I appreciate the thoughtfulness of the many comments on the Fairmount Housing Proposal, both as these postings address the social learning of students and as they detail the myriad pragmatic difficulties that such a housing project would bring to the center of the village.  Because I concur with much of what has been said I will not repeat those sentiments here; however, I would like to add the issue of safety to the mix. 

As someone who has lived in the center of the village, for more than two decades, I would add that a significant difference in my experience over the past few years centers on the proliferation of what students refer to as “after-hours parties,” by which they mean the extension of the party scene from the downtown bars to their private apartments after the bars close down in the early hours of the morning.  Such nonstop partying has brought about some profound changes.  First, this trend has created an environment in which some students are on the village streets at all hours.  (I have observed students carrying on, on the streets outside of my residence, at 5:00 am and 5:30 am.)  Second, the proliferation of after-hours parties has doubtless encouraged students to drink for lengthier periods of time.  (When I phoned the Hamilton police regarding an after-hours party—on May 7th (the Wednesday morning of final exam week)—an ambulance had to be brought to the scene to collect one female student who was completely incapable of walking out of the party by herself.  Others had to be escorted out of the party, held up by officers.)  Finally, and not least of all, after-hours partying encourages large groups of students to congregate in places which are not meant to contain such numbers of persons safely.  (Some after-hours parties, located on the same street, have easily involved a hundred (or many more) students in a single dwelling, virtually all of them congregated inside a single structure.)

I’m wondering now what happens when students follow their friends the short distance from the center of the village to the new apartment block for after-hours parties.  Who will monitor its occupancy at 2:00 am?  In 2013, Boston University had to deal with a tragic incident created by a fire that broke out in a house that was filled much beyond occupancy with partying students.
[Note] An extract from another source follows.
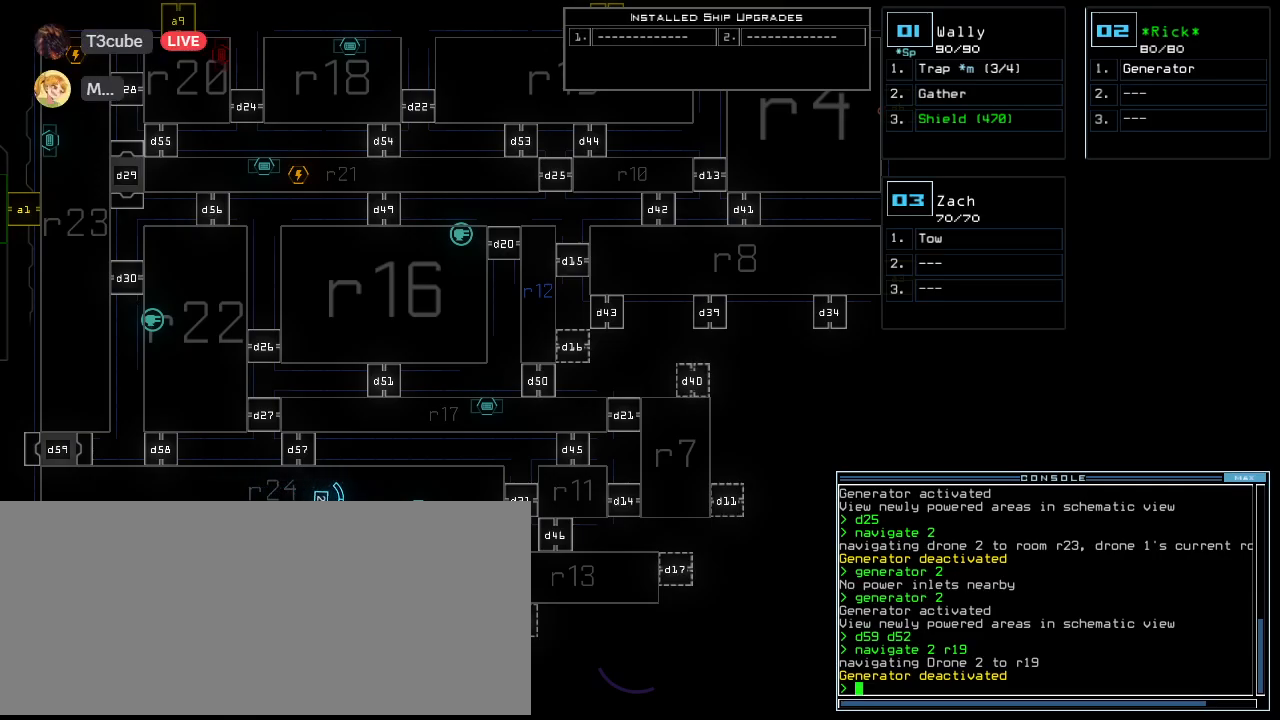
{"keys": ["6"], "events": []}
The building could not be vacated quickly, resulting in the death of one student; other students and some of the fire fighters who responded to the call for help suffered serious injuries.  (See: http://www.bu.edu/today/2013/linden-street-fire/)

I would add, as well, that not all of the parents of college students are convinced that off-campus living is the best residential option.  Last summer, when a member of my family did the college tour, one institution with which Colgate has continually compared itself (but is currently ranked much higher), advertised to parents that “98% of our students live in college housing and we will soon be moving to 100%”, a detail that many visiting parents apparently found an attractive feature.  At first, the parents’ response rather surprised me.  But it was echoed in a conversation I had two months ago, with the mother of a graduating senior.  She confessed that she had allowed her daughter to join a Colgate sorority only because it would mean that her daughter would live in on-campus housing which, she thought, would be “safer than other options.”